Ёжик в оранжерее

Место: 
16
Баллы: 
38

“Чалый звездолёт, всхрапывая и тряся соплами, пятился от Гончих Псов” - появилось на экране после того, как я провёл карточкой по сенсору.

“Что еще за херня?” - подумалось мне. Буквы этой дурацкой фразы (как потом выяснилось, отрывка из нового романа модного фантаста) были объёмными и слегка покачивались из стороны в сторону на виртуальной глади банкоматовского монитора. Потом они поползли вверх, постепенно исчезая в ненасытной топке, которая коптила невидимым дымом сожжённых пикселей.

Следом появилась надпись скучными чёрными литерами: “Введите PIN”. Я оглядываюсь по сторонам и послушно набираю четырёхзначную комбинацию. Ответа от умной машины не следует. Вертикальная палочка курсора продолжает исчезать-появляться, требуя, видимо, набрать ещё цифр. Я стою несколько секунд, теряясь в догадках, а потом нажимаю на “сброс”.

Очередной приступ рекламного рвения компьютера заставил меня начать беспорядочно тыркать пальцем по кнопкам, что привело к появлению меню опций, которое было скверно переведено с какого-то иностранного языка и поэтому было совершенно нечитаемо. Оставалось только плюнуть на всё и пойти дальше, лелея надежду на то, что один день мне всё-таки удастся прожить на те средства, что ещё шебуршали в моих карманах.

Налетел ветер и попытался одним отчаянным приступом взять бастион моего уютного тепла, свернувшегося тёплым комочком за пазухой. У него это не получилось и, улетая, он кидает мне в лицо пригоршню февральского снега. Мне приходится вынуть руку из кармана и протереть линзы очков. От тёплых и потных пальцев остаются разводы.
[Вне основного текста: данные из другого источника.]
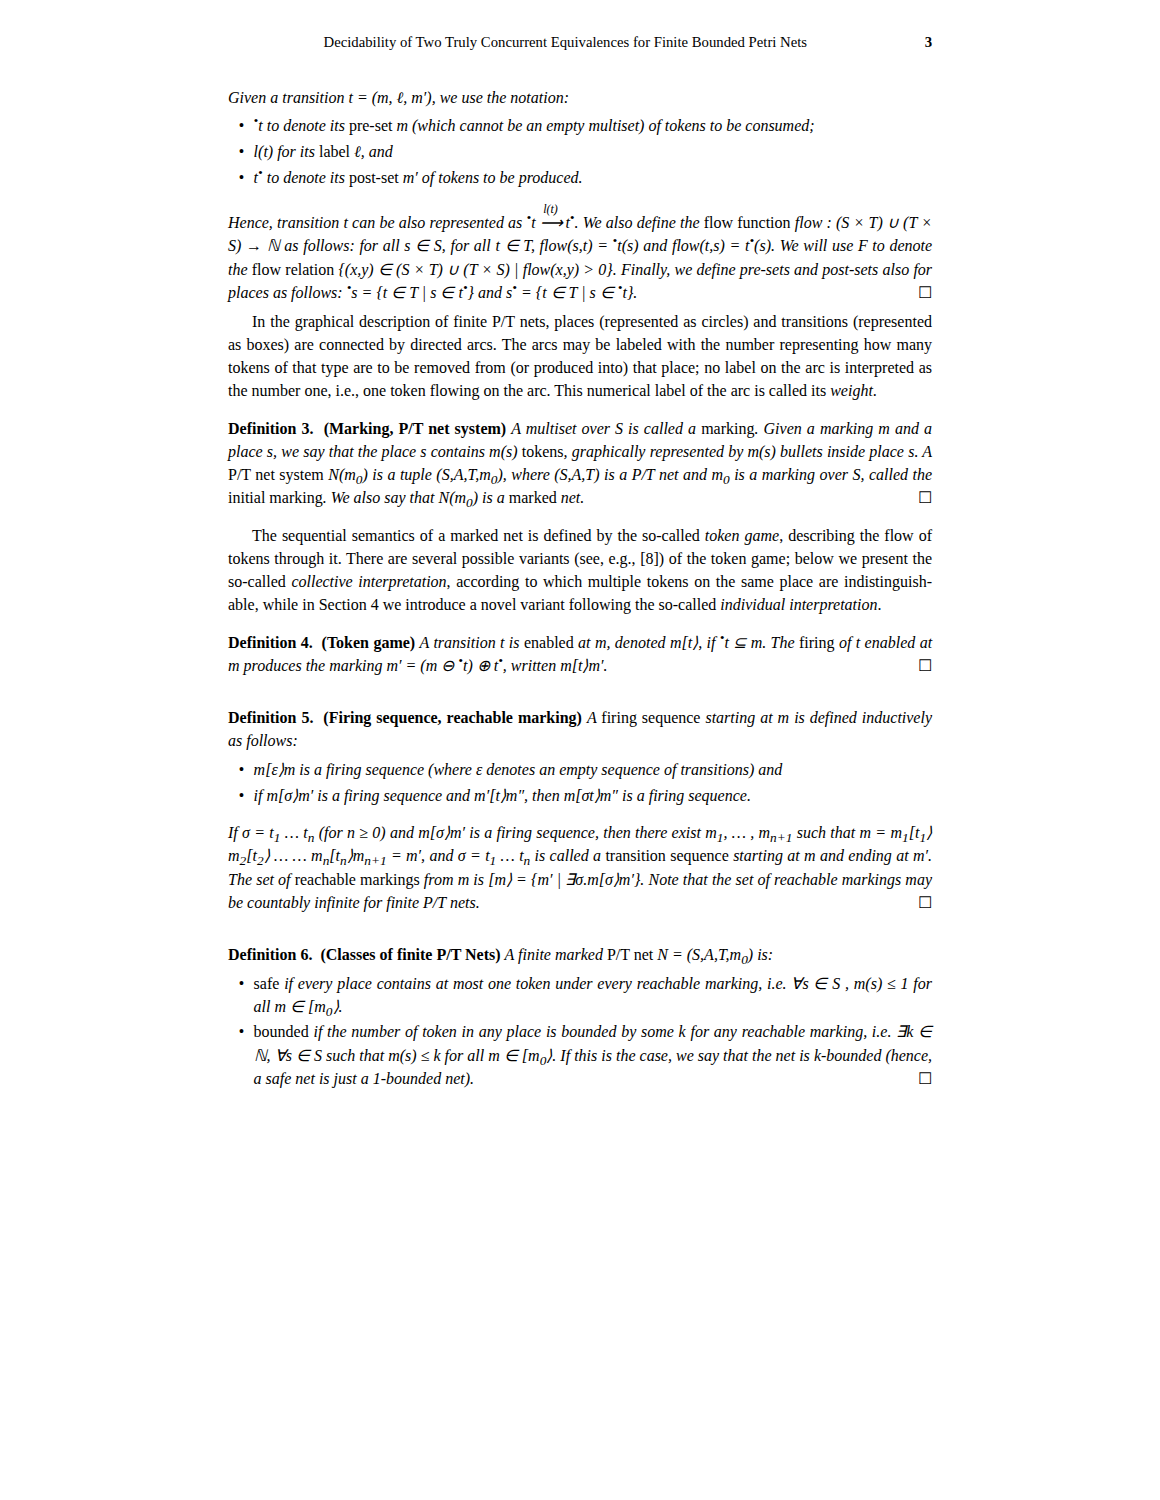Decidability of Two Truly Concurrent Equivalences for Finite Bounded Petri Nets 3
Given a transition t = (m, ℓ, m′), we use the notation:
•t to denote its pre-set m (which cannot be an empty multiset) of tokens to be consumed;
l(t) for its label ℓ, and
t• to denote its post-set m′ of tokens to be produced.
Hence, transition t can be also represented as •t l(t)⟶ t•. We also define the flow function flow : (S × T) ∪ (T × S) → ℕ as follows: for all s ∈ S, for all t ∈ T, flow(s,t) = •t(s) and flow(t,s) = t•(s). We will use F to denote the flow relation {(x,y) ∈ (S × T) ∪ (T × S) | flow(x,y) > 0}. Finally, we define pre-sets and post-sets also for places as follows: •s = {t ∈ T | s ∈ t•} and s• = {t ∈ T | s ∈ •t}. ☐
In the graphical description of finite P/T nets, places (represented as circles) and transitions (represented as boxes) are connected by directed arcs. The arcs may be labeled with the number representing how many tokens of that type are to be removed from (or produced into) that place; no label on the arc is interpreted as the number one, i.e., one token flowing on the arc. This numerical label of the arc is called its weight.
Definition 3. (Marking, P/T net system) A multiset over S is called a marking. Given a marking m and a place s, we say that the place s contains m(s) tokens, graphically represented by m(s) bullets inside place s. A P/T net system N(m0) is a tuple (S,A,T,m0), where (S,A,T) is a P/T net and m0 is a marking over S, called the initial marking. We also say that N(m0) is a marked net. ☐
The sequential semantics of a marked net is defined by the so-called token game, describing the flow of tokens through it. There are several possible variants (see, e.g., [8]) of the token game; below we present the so-called collective interpretation, according to which multiple tokens on the same place are indistinguishable, while in Section 4 we introduce a novel variant following the so-called individual interpretation.
Definition 4. (Token game) A transition t is enabled at m, denoted m[t⟩, if •t ⊆ m. The firing of t enabled at m produces the marking m′ = (m ⊖ •t) ⊕ t•, written m[t⟩m′. ☐
Definition 5. (Firing sequence, reachable marking) A firing sequence starting at m is defined inductively as follows:
m[ε⟩m is a firing sequence (where ε denotes an empty sequence of transitions) and
if m[σ⟩m′ is a firing sequence and m′[t⟩m″, then m[σt⟩m″ is a firing sequence.
If σ = t1 … tn (for n ≥ 0) and m[σ⟩m′ is a firing sequence, then there exist m1, … , mn+1 such that m = m1[t1⟩m2[t2⟩ … … mn[tn⟩mn+1 = m′, and σ = t1 … tn is called a transition sequence starting at m and ending at m′. The set of reachable markings from m is [m⟩ = {m′ | ∃σ.m[σ⟩m′}. Note that the set of reachable markings may be countably infinite for finite P/T nets. ☐
Definition 6. (Classes of finite P/T Nets) A finite marked P/T net N = (S,A,T,m0) is:
safe if every place contains at most one token under every reachable marking, i.e. ∀s ∈ S , m(s) ≤ 1 for all m ∈ [m0⟩.
bounded if the number of token in any place is bounded by some k for any reachable marking, i.e. ∃k ∈ ℕ, ∀s ∈ S such that m(s) ≤ k for all m ∈ [m0⟩. If this is the case, we say that the net is k-bounded (hence, a safe net is just a 1-bounded net). ☐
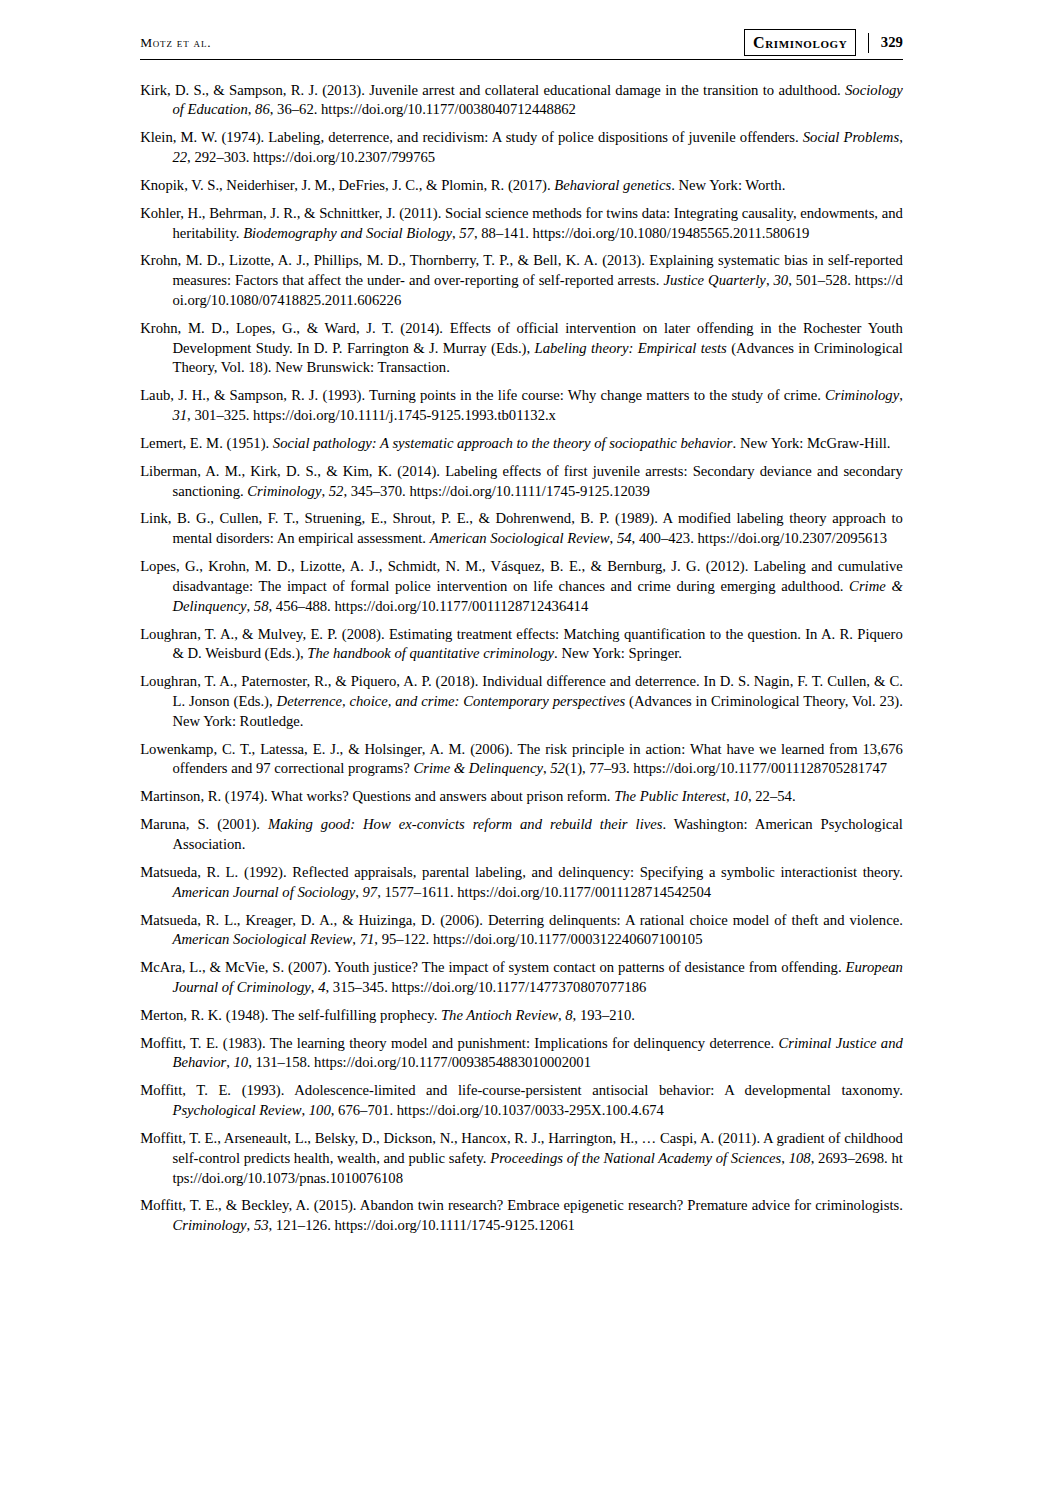Motz et al.
Criminology
329
Kirk, D. S., & Sampson, R. J. (2013). Juvenile arrest and collateral educational damage in the transition to adulthood. Sociology of Education, 86, 36–62. https://doi.org/10.1177/0038040712448862
Klein, M. W. (1974). Labeling, deterrence, and recidivism: A study of police dispositions of juvenile offenders. Social Problems, 22, 292–303. https://doi.org/10.2307/799765
Knopik, V. S., Neiderhiser, J. M., DeFries, J. C., & Plomin, R. (2017). Behavioral genetics. New York: Worth.
Kohler, H., Behrman, J. R., & Schnittker, J. (2011). Social science methods for twins data: Integrating causality, endowments, and heritability. Biodemography and Social Biology, 57, 88–141. https://doi.org/10.1080/19485565.2011.580619
Krohn, M. D., Lizotte, A. J., Phillips, M. D., Thornberry, T. P., & Bell, K. A. (2013). Explaining systematic bias in self-reported measures: Factors that affect the under- and over-reporting of self-reported arrests. Justice Quarterly, 30, 501–528. https://doi.org/10.1080/07418825.2011.606226
Krohn, M. D., Lopes, G., & Ward, J. T. (2014). Effects of official intervention on later offending in the Rochester Youth Development Study. In D. P. Farrington & J. Murray (Eds.), Labeling theory: Empirical tests (Advances in Criminological Theory, Vol. 18). New Brunswick: Transaction.
Laub, J. H., & Sampson, R. J. (1993). Turning points in the life course: Why change matters to the study of crime. Criminology, 31, 301–325. https://doi.org/10.1111/j.1745-9125.1993.tb01132.x
Lemert, E. M. (1951). Social pathology: A systematic approach to the theory of sociopathic behavior. New York: McGraw-Hill.
Liberman, A. M., Kirk, D. S., & Kim, K. (2014). Labeling effects of first juvenile arrests: Secondary deviance and secondary sanctioning. Criminology, 52, 345–370. https://doi.org/10.1111/1745-9125.12039
Link, B. G., Cullen, F. T., Struening, E., Shrout, P. E., & Dohrenwend, B. P. (1989). A modified labeling theory approach to mental disorders: An empirical assessment. American Sociological Review, 54, 400–423. https://doi.org/10.2307/2095613
Lopes, G., Krohn, M. D., Lizotte, A. J., Schmidt, N. M., Vásquez, B. E., & Bernburg, J. G. (2012). Labeling and cumulative disadvantage: The impact of formal police intervention on life chances and crime during emerging adulthood. Crime & Delinquency, 58, 456–488. https://doi.org/10.1177/0011128712436414
Loughran, T. A., & Mulvey, E. P. (2008). Estimating treatment effects: Matching quantification to the question. In A. R. Piquero & D. Weisburd (Eds.), The handbook of quantitative criminology. New York: Springer.
Loughran, T. A., Paternoster, R., & Piquero, A. P. (2018). Individual difference and deterrence. In D. S. Nagin, F. T. Cullen, & C. L. Jonson (Eds.), Deterrence, choice, and crime: Contemporary perspectives (Advances in Criminological Theory, Vol. 23). New York: Routledge.
Lowenkamp, C. T., Latessa, E. J., & Holsinger, A. M. (2006). The risk principle in action: What have we learned from 13,676 offenders and 97 correctional programs? Crime & Delinquency, 52(1), 77–93. https://doi.org/10.1177/0011128705281747
Martinson, R. (1974). What works? Questions and answers about prison reform. The Public Interest, 10, 22–54.
Maruna, S. (2001). Making good: How ex-convicts reform and rebuild their lives. Washington: American Psychological Association.
Matsueda, R. L. (1992). Reflected appraisals, parental labeling, and delinquency: Specifying a symbolic interactionist theory. American Journal of Sociology, 97, 1577–1611. https://doi.org/10.1177/0011128714542504
Matsueda, R. L., Kreager, D. A., & Huizinga, D. (2006). Deterring delinquents: A rational choice model of theft and violence. American Sociological Review, 71, 95–122. https://doi.org/10.1177/000312240607100105
McAra, L., & McVie, S. (2007). Youth justice? The impact of system contact on patterns of desistance from offending. European Journal of Criminology, 4, 315–345. https://doi.org/10.1177/1477370807077186
Merton, R. K. (1948). The self-fulfilling prophecy. The Antioch Review, 8, 193–210.
Moffitt, T. E. (1983). The learning theory model and punishment: Implications for delinquency deterrence. Criminal Justice and Behavior, 10, 131–158. https://doi.org/10.1177/0093854883010002001
Moffitt, T. E. (1993). Adolescence-limited and life-course-persistent antisocial behavior: A developmental taxonomy. Psychological Review, 100, 676–701. https://doi.org/10.1037/0033-295X.100.4.674
Moffitt, T. E., Arseneault, L., Belsky, D., Dickson, N., Hancox, R. J., Harrington, H., … Caspi, A. (2011). A gradient of childhood self-control predicts health, wealth, and public safety. Proceedings of the National Academy of Sciences, 108, 2693–2698. https://doi.org/10.1073/pnas.1010076108
Moffitt, T. E., & Beckley, A. (2015). Abandon twin research? Embrace epigenetic research? Premature advice for criminologists. Criminology, 53, 121–126. https://doi.org/10.1111/1745-9125.12061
С каждым новым днём я вижу все хуже, “минус” прогрессирует.

На душе у меня дерьмово, хочется пнуть ни в чём не повинную кошку, перебежавшую тротуар, тяжёлым башмаком. Пусть помучается стерва! Можно ещё выдавить ей глаз или разорвать ухо - тоже замечательно выйдет!.. А как она заверещит, если ей наступить на лапу! А можно ещё…

Вот уже который день я замечаю за собой, что только такие мысли выводят меня из какого-то снежного оцепенения, которое овладело этим городом, этой страной и этой чёртовой планетой. Тишина, гнетущая тишина всеобщего молчания засыпает костёр разума. Мы все молчим, словно конченые паралитики, пришпиленные болезнью к скрипучим постелям. Наши постели – общепринятые стандарты, наша палата – город, страна, планета Терра.

“Хехехе” - невесело прокашлял я в кулак. Мокрота налипла на пальцы, и я бережно вытер её о штанину. Сегодня меня, проблемного подростка, тянет в философию. Вот сейчас застегну воротник своей чёрной косухи и возьму в рот пластиковый язычок “молнии”. Так и пойду по улице – с соской.

Я топаю своими рифлёными подошвами по тротуару, сплошь заросшему льдом. Только кое-где виднеются проплешины чёрного мягкого асфальта. Даже в мороз он не замерзает и остаётся подобным резине – не поцарапаешься. То ли дело было ещё год назад! Тогда можно было с легкостью разорвать рожу какого-нибудь гопника о ребристый бордюр: взять суку за волосы и сладостно провести его головой по острой щебенке, намертво впаянной в плохой бетон серого цвета. А теперь – скука и вездесущая тишина…

Впереди, на перекрестке, виднеется здоровенный плакат, на нём изображена наша планета и куча спутников, окружающих её словно метеоритные кольца. Опять Терра, Праматерь человечества, мля… Рассадник гуманоидов…

Я затыкаю уши миниатюрными динамиками плеера и нажимаю в кармане на кругляш размером с монету – теперь в голове орёт хриплый голос, припечатывающий тишину к стенке. К той самой воображаемой стенке, которую я представляю себе очень чётко: она вся изрисована граффити, по верху идёт искрящая под моросящим дождиком проволока, а белые кирпичи обоссаны бомжами в тухлых телогрейках. Вокруг – темнота, потому что подворотня, и холодно, потому что осень. Красота!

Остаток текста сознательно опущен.